Main Traits: muscular endurance, speed of repetitions, and pacing strategy
- speed of movement determined lots in this event. If you were efficient enough to move through the barbell portions (shoulder to overhead and deadlift) rapidly, with minimal wasted effort, then this would give you an edge given the time limit was only 10 minutes.
- 13.2 definitely involved a large amount of muscular endurance, especially in the quads/hammy's/glutes/low back. My legs were wrecked by the end. For 2 reasons, 1) because I felt I had to do some rebounding box jumps in order to not finish too far back in my region, and 2) because for the last 6 months I have had "Jumper's Knee", and have done very few box jumps for that reason. So, that movement has become foreign to me. Regardless, it was a tough event and I scored 294 reps, with several missed box jumps due to technique.
- along with muscular endurance, the aerobic system was the main energy system for the large majority. The main reason for this distinction was that the time frame was 10 minutes, the weight was relatively lite for many, and there was relatively very few breaks of an extended duration (meaning lots of work, little rest).
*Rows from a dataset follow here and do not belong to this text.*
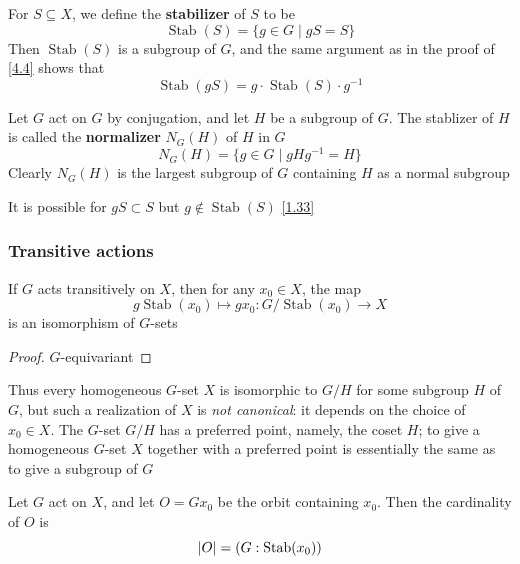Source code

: \documentclass[11pt]{article}
\DeclareMathOperator{\Stab}{Stab}
\begin{document}
For \(S\subseteq X\), we define the \textbf{stabilizer} of \(S\) to be
\begin{equation*}
\Stab(S)=\{g\in G\mid gS=S\}
\end{equation*}
Then \(\Stab(S)\) is a subgroup of \(G\), and the same argument as in the proof of \ref{4.4}
shows that
\begin{equation*}
\Stab(gS)=g\cdot\Stab(S)\cdot g^{-1}
\end{equation*}

\begin{examplle}[]
Let \(G\) act on \(G\) by conjugation, and let \(H\) be a subgroup of \(G\). The stablizer
of \(H\) is called the \textbf{normalizer} \(N_G(H)\) of \(H\) in \(G\)
\begin{equation*}
N_G(H)=\{g\in G\mid gHg^{-1}=H\}
\end{equation*}
Clearly \(N_G(H)\) is the largest subgroup of \(G\) containing \(H\) as a normal subgroup
\end{examplle}
It is possible for \(gS\subset S\) but \(g\notin\Stab(S)\) \ref{1.33}

\subsubsection{Transitive actions}
\label{sec:orga55783d}
\begin{proposition}[]
If \(G\) acts transitively on \(X\), then for any \(x_0\in X\), the map
\begin{equation*}
g\Stab(x_0)\mapsto gx_0:G/\Stab(x_0)\to X
\end{equation*}
is an isomorphism of \(G\)-sets
\end{proposition}

\begin{proof}
\(G\)-equivariant
\end{proof}

Thus every homogeneous \(G\)-set \(X\) is isomorphic to \(G/H\) for some subgroup \(H\)
of \(G\), but such a realization of \(X\) is \emph{not canonical}: it depends on the choice
of \(x_0\in X\). The \(G\)-set \(G/H\) has a preferred point, namely, the coset \(H\); to give a
homogeneous \(G\)-set \(X\) together with a preferred point is essentially the same as to give a
subgroup of \(G\)

\begin{corollary}[]
Let \(G\) act on \(X\), and let \(O=Gx_0\) be the orbit containing \(x_0\). Then the cardinality
of \(O\) is
\begin{equation*}
\abs{O}=(G:\Stab(x_0))
\end{equation*}
\end{corollary}
\end{document}
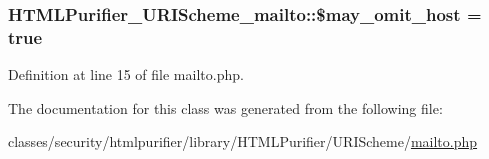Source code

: \hypertarget{classHTMLPurifier__URIScheme__mailto_a42ffed0793f1dac2002a7ba48a2df7e7}{
\subsubsection[{\$may\+\_\+omit\+\_\+host}]{\setlength{\rightskip}{0pt plus 5cm}H\+T\+M\+L\+Purifier\+\_\+\+U\+R\+I\+Scheme\+\_\+mailto\+::\$may\+\_\+omit\+\_\+host = true}}\label{classHTMLPurifier__URIScheme__mailto_a42ffed0793f1dac2002a7ba48a2df7e7}


Definition at line 15 of file mailto.\+php.



The documentation for this class was generated from the following file\+:\begin{DoxyCompactItemize}
\item 
classes/security/htmlpurifier/library/\+H\+T\+M\+L\+Purifier/\+U\+R\+I\+Scheme/\hyperlink{mailto_8php}{mailto.\+php}\end{DoxyCompactItemize}
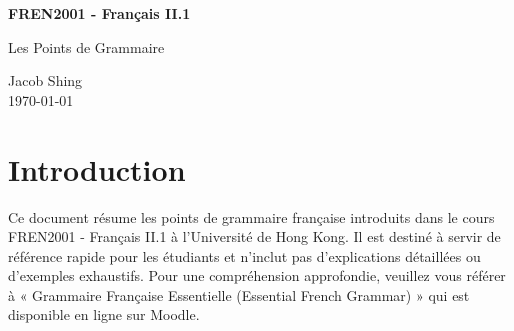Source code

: \documentclass{article}
\begin{document}
\begin{center} 
    {\bfseries\LARGE FREN2001 - Français II.1
    \par\Large Les Points de Grammaire}
    
    \large Jacob Shing \\
    \today
\end{center}

\section*{Introduction}

Ce document résume les points de grammaire française introduits dans le cours FREN2001 - Français II.1
à l'Université de Hong Kong. Il est destiné à servir de référence rapide pour les étudiants
et n'inclut pas d'explications détaillées ou d'exemples exhaustifs. Pour une compréhension approfondie,
veuillez vous référer à « Grammaire Française Essentielle (Essential French Grammar) » qui est disponible
en ligne sur Moodle.

\tableofcontents

\newpage


\end{document}
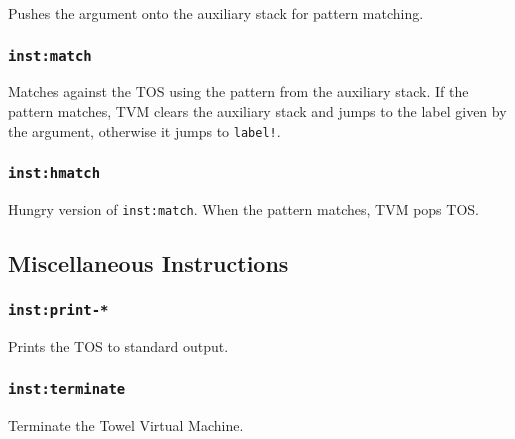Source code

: \documentclass{article}
\newcommand{\inst}[1] {\texttt{inst:#1}}
\begin{document}
Pushes the argument onto the auxiliary stack for pattern matching.

\subsubsection{\inst{match}}

Matches against the TOS using the pattern from the auxiliary stack. If the pattern matches, TVM clears the auxiliary stack and jumps to the label given by the argument, otherwise it jumps to \texttt{label!}.

\subsubsection{\inst{hmatch}}

Hungry version of \inst{match}. When the pattern matches, TVM pops TOS.

\subsection{Miscellaneous Instructions}

\subsubsection{\inst{print-*}}

Prints the TOS to standard output.

\subsubsection{\inst{terminate}}

Terminate the Towel Virtual Machine.
\end{document}
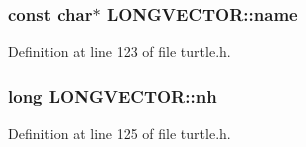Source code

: \hypertarget{struct_l_o_n_g_v_e_c_t_o_r_a16a7061f53bb42703ef57db54d5909ac}{
\subsubsection[{name}]{\setlength{\rightskip}{0pt plus 5cm}const char$\ast$ L\-O\-N\-G\-V\-E\-C\-T\-O\-R\-::name}}\label{struct_l_o_n_g_v_e_c_t_o_r_a16a7061f53bb42703ef57db54d5909ac}


Definition at line 123 of file turtle.\-h.

\hypertarget{struct_l_o_n_g_v_e_c_t_o_r_ac39f7d4fdc7e3886bcd38177fc6eb4fc}{
\subsubsection[{nh}]{\setlength{\rightskip}{0pt plus 5cm}long L\-O\-N\-G\-V\-E\-C\-T\-O\-R\-::nh}}\label{struct_l_o_n_g_v_e_c_t_o_r_ac39f7d4fdc7e3886bcd38177fc6eb4fc}


Definition at line 125 of file turtle.\-h.



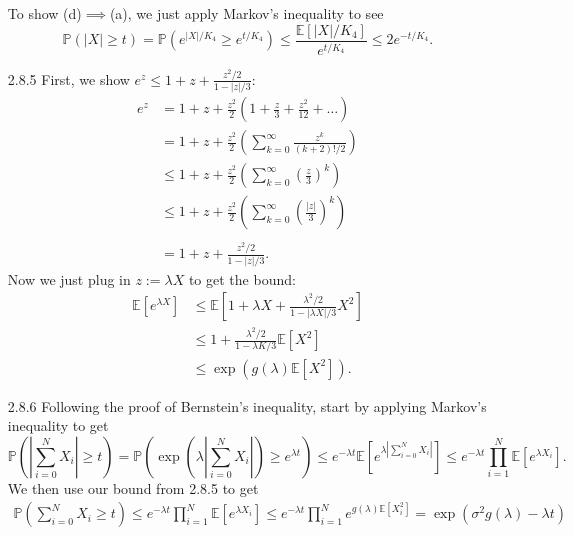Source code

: \documentclass[11pt]{article}
\def\Pp{\mathbb P}
\def\E{\mathbb E}
\begin{document}
\begin{enumerate}
	To show (d)$ \implies $(a), we just apply Markov's inequality to see
	\[ \Pp (|X| \geq t) = \Pp(e^{|X|/K_4} \geq e^{t/K_4}) \leq \frac{\E[|X|/K_4]}{e^{t/K_4}} \leq 2e^{-t/K_4}. \]

\item[2.8.5]\label{2.8.5} First, we show $ e^z \leq 1 + z  + \frac{z^2/2}{1-|z|/3} $:
\begin{align*}
	e^z &= 1 + z +\frac{z^2}{2}\left(1 + \frac{z}{3} + \frac{z^2}{12} + \ldots\right)\\
	&= 1 + z +\frac{z^2}{2}\left( \sum_{k=0}^\infty \frac{z^k}{(k+2)!/2} \right)\\
	&\leq 1 + z +\frac{z^2}{2}\left( \sum_{k=0}^\infty \left(\frac{z}{3}\right)^k \right)\\
	&\leq 1 + z +\frac{z^2}{2}\left( \sum_{k=0}^\infty \left(\frac{|z|}{3}\right)^k \right)\\\\
	&= 1 + z + \frac{z^2/2}{1-|z|/3}.
\end{align*}
Now we just plug in $ z:=\lambda X $ to get the bound:
\begin{align*}
	\E[e^{\lambda X}] &\leq \E[1 + \lambda X + \frac{\lambda^2/2}{1-|\lambda X|/3}X^2]\\
	&\leq 1 + \frac{\lambda^2/2}{1-\lambda K/3}\E[X^2]\\
	&\leq \exp(g(\lambda)\E[X^2]).
\end{align*}

\item[2.8.6] Following the proof of Bernstein's inequality, start by applying Markov's inequality to get
\[ \Pp \left(\left|\sum_{i=0}^{N} X_i \right| \geq t\right) = \Pp \left(\exp\left(\lambda\left|\sum_{i=0}^{N} X_i \right| \right) \geq e^{\lambda t}\right) \leq e^{-\lambda t} \E\left[ e^{\lambda |\sum_{i=0}^{N} X_i|} \right] \leq e^{-\lambda t} \prod_{i=1}^{N} \E\left[ e^{\lambda X_i} \right]. \]
We then use our bound from 2.8.5 to get
\begin{align*}
	\Pp \left(\sum_{i=0}^{N} X_i \geq t\right) \leq e^{-\lambda t} \prod_{i=1}^{N} \E\left[ e^{\lambda X_i} \right] \leq e^{-\lambda t} \prod_{i=1}^{N} e^{g(\lambda)\E\left[ X_i^2 \right]} = \exp \left( \sigma^2 g(\lambda) - \lambda t \right)
\end{align*}


\end{enumerate}
\end{document}
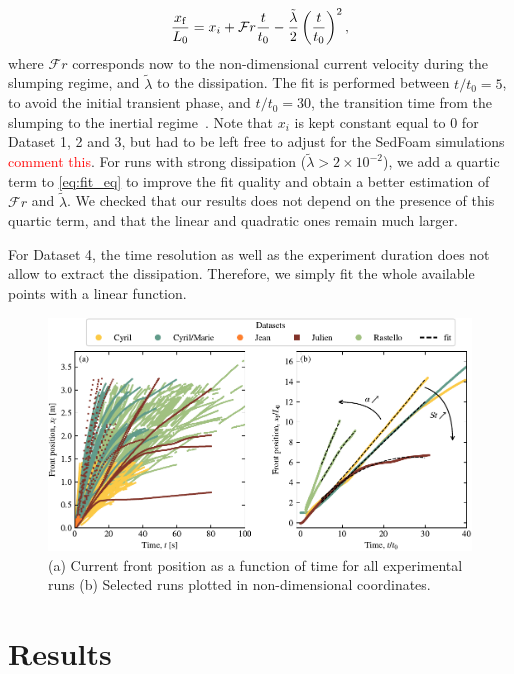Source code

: \documentclass[twocolumn]{article}
\begin{document}
\begin{equation}
	\label{eq:fit_eq}
	\frac{x_{\rm f}}{L_{0}} = x_{i} + \mathcal{F}r \frac{t}{t_{0}} - \frac{\tilde{\lambda}}{2} \left(\frac{t}{t_{0}}\right)^{2},
\end{equation}
where $\mathcal{F}r$ corresponds now to the non-dimensional current velocity during the slumping regime, and $\tilde{\lambda}$ to the dissipation. The fit is performed between $t/t_{0} = 5$, to avoid the initial transient phase, and $t/t_{0} = 30$, the transition time from the slumping to the inertial regime~\citep{refs}. Note that $x_{i}$ is kept constant equal to 0 for Dataset 1, 2 and 3, but had to be left free to adjust for the SedFoam simulations \textcolor{red}{comment this}. For runs with strong dissipation ($\tilde{\lambda} > 2 {\times} 10^{-2}$), we add a quartic term to \eqref{eq:fit_eq} to improve the fit quality and obtain a better estimation of $\mathcal{F}r$ and $\tilde{\lambda}$. We checked that our results does not depend on the presence of this quartic term, and that the linear and quadratic ones remain much larger.

For Dataset 4, the time resolution as well as the experiment duration does not allow to extract the dissipation. Therefore, we simply fit the whole available points with a linear function.

\begin{figure}
	\centering
	\includegraphics{figure3.pdf}
	\caption{(a) Current front position as a function of time for all experimental runs (b) Selected runs plotted in non-dimensional coordinates.}
	\label{fig:fig3}
\end{figure}

\section{Results}
\end{document}

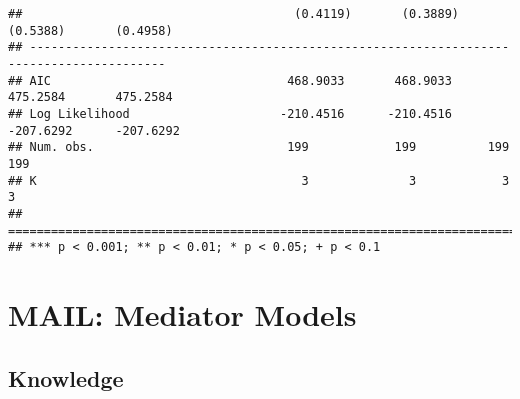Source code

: \documentclass[
]{article}
\begin{document}
\begin{verbatim}
##                                      (0.4119)       (0.3889)     (0.5388)       (0.4958) 
## -----------------------------------------------------------------------------------------
## AIC                                 468.9033       468.9033     475.2584       475.2584  
## Log Likelihood                     -210.4516      -210.4516    -207.6292      -207.6292  
## Num. obs.                           199            199          199            199       
## K                                     3              3            3              3       
## =========================================================================================
## *** p < 0.001; ** p < 0.01; * p < 0.05; + p < 0.1
\end{verbatim}

\hypertarget{mail-mediator-models}{%
\section{MAIL: Mediator Models}\label{mail-mediator-models}}

\hypertarget{knowledge-1}{%
\subsection{Knowledge}\label{knowledge-1}}
\end{document}
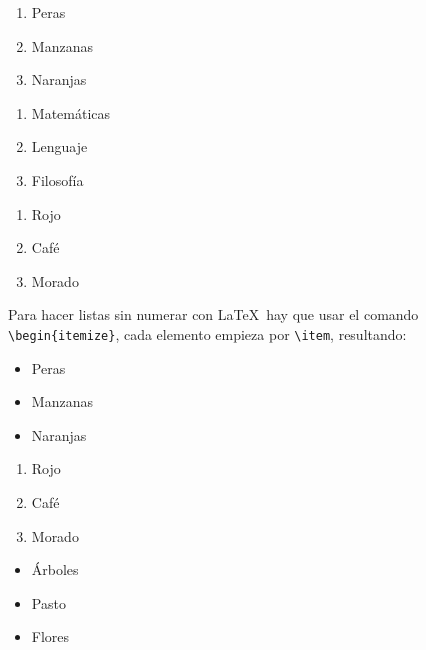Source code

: 		\begin{multicols}{3}
			\begin{enumerate}[label=\alph*) ,font=\bfseries] %
				\item Peras
				\item Manzanas
				\item Naranjas
			\end{enumerate}
			
			\begin{enumerate}[label=\greek*) ]
				\item Matemáticas
				\item Lenguaje
				\item Filosofía
			\end{enumerate}
		
			\begin{enumerate}[label=\roman*) ]
				\item Rojo
				\item Café
				\item Morado
			\end{enumerate}
		\end{multicols}
		
		Para hacer listas sin numerar con \LaTeX\ hay que usar el comando \texttt{\textbackslash begin\{itemize\}}, cada elemento empieza por \texttt{\textbackslash item}, resultando:
		
		\begin{multicols}{3}
			\begin{itemize}[label={--}]
				\item Peras
				\item Manzanas
				\item Naranjas
			\end{itemize}
			
			\begin{enumerate}[label={*}]
				\item Rojo
				\item Café
				\item Morado
			\end{enumerate}
			
			\begin{itemize}
				\item Árboles
				\item Pasto
				\item Flores
			\end{itemize}
		\end{multicols}
		
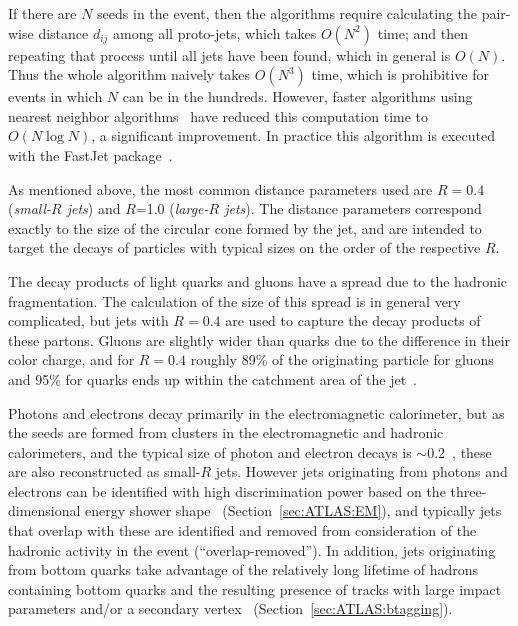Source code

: If there are $N$ seeds in the event, then the \kt{} algorithms require calculating the pair-wise distance $d_{ij}$ among all proto-jets, which takes $O(N^2)$ time; and then repeating that process until all jets have been found, which in general is $O(N)$.
Thus the whole algorithm naively takes $O(N^3)$ time, which is prohibitive for events in which $N$ can be in the hundreds.
However, faster algorithms using nearest neighbor algorithms~\cite{Cacciari:2005hq} have reduced this computation time to $O(N\log N)$, a significant improvement.
In practice this algorithm is executed with the FastJet package~\cite{Cacciari:2011ma}.

As mentioned above, the most common distance parameters used are $R=0.4$ (\textit{small-$R$ jets}) and $R$=1.0 (\textit{large-$R$ jets}).
The distance parameters correspond exactly to the size of the circular cone formed by the jet, and are intended to target the decays of particles with typical sizes on the order of the respective $R$.

The decay products of light quarks and gluons have a spread due to the hadronic fragmentation.
The calculation of the size of this spread is in general very complicated, but jets with $R=0.4$ are used to capture the decay products of these partons.
Gluons are slightly wider than quarks due to the difference in their color charge, and for $R=0.4$ roughly 89\% of the originating particle \pt{} for gluons and 95\% for quarks ends up within the catchment area of the jet~\cite{Salam:2009jx}.

Photons and electrons decay primarily in the electromagnetic calorimeter, but as the seeds are formed from clusters in the electromagnetic and hadronic calorimeters, and the typical size of photon and electron decays is $\sim 0.2$~\cite{Aad:2019tso}, these are also reconstructed as small-$R$ jets.
However jets originating from photons and electrons can be identified with high discrimination power based on the three-dimensional energy shower shape~\cite{Aad:2019tso} (Section~\ref{sec:ATLAS:EM}), and typically jets that overlap with these are identified and removed from consideration of the hadronic activity in the event (``overlap-removed'').
In addition, jets originating from bottom quarks take advantage of the relatively long lifetime of hadrons containing bottom quarks and the resulting presence of tracks with large impact parameters and/or a secondary vertex~\cite{Aad:2015ydr,Aaboud:2018xwy,Aad:2019aic} (Section~\ref{sec:ATLAS:btagging}).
- upon first seeing this workout, I liked it. After the following weekend, I dislike it. The main reason for this was that there were various standards on the box jumps. I know that regardless of what movement you pick it will be the same work (force x distance) per rep. But, there should have been the same standard for EVERYONE, in that you should have had to JUMP onto the box, or everyone should have had to step onto the box. If a workout calls for clean and jerk, can we just do power snatches instead? It is basically the same work being done per rep. My point is that everyone should have to conform to the same movement standards.- rebounding should not be allowed for one reason and one reason only. It is not safe. There is no reasonable argument to suggest that rebounding for 150+ times off a 20" or 24" box promotes longevity in the competitor, nor does it suggest who is fitter. I would love to see a competition like the Open utilize step down box jumps, or something of that nature. Jumping is about as "functional" as you get when it comes to fitness, but there are limits to its use. Besides, the event is testing aerobic power, a step down box jump would not take away from this if the workout is designed accordingly.
- the main reason I dislike placing high rep box jumps into an Open workout is that there are thousands of people that are VERY motivated to compete at the Regional level, or as a Master competitor at the Games. With these large numbers, and relatively very few spots available, this will entice people to push as hard as possible to stay in contention or to get back into contention. For many, this will result in them doing rebounding box jumps. For the unlucky ones, this will result in an achilles rupture or calf strain/tear, meaning there 2013 season is over.
- an even larger group of people that are competing in the Open should never do a rebounding box jump for the same reason as above, it is not safe. But, in a different way. Rebounding is a plyometric based activity, which is an activity that requires a short amortization time, meaning a VERY large peak force. Here is a quick read, the main part you want to read is the part discussing "Maturation and Basic Strength Requirements". They do not give exact figures to go along with the discussion, but they allude to strength in the legs being a pre requisite to rebounding activities of any significant force. What I am getting at is that there are A LOT of people competing in the Open, doing rebounding box jumps, without have the prerequisite strength to be prepared to handle the movement. If your quads are not adequately strong enough to take the eccentric loading and quickly turn it into a concentric movement (i.e. jump), where do you think that force is going? Here is what happens. We are not referring to lower force rebounding activities like double unders and running.
- when is the last time sumo deadlift highpulls have been in a competition? It has never appeared in the Open, Regionals, or Games. I hope this is because it is a stupid movement, with too much potential for injury and very little potential to predict fitness when compared to safer movements that perform the same function. Here is a short description as to what the pitfalls of the sumo deadlift high pull are (use your browser and search "upright row"). With any luck rebounding box jumps will climb into the closet with sumo deadlift high pull and never reappear in a legitimate competition.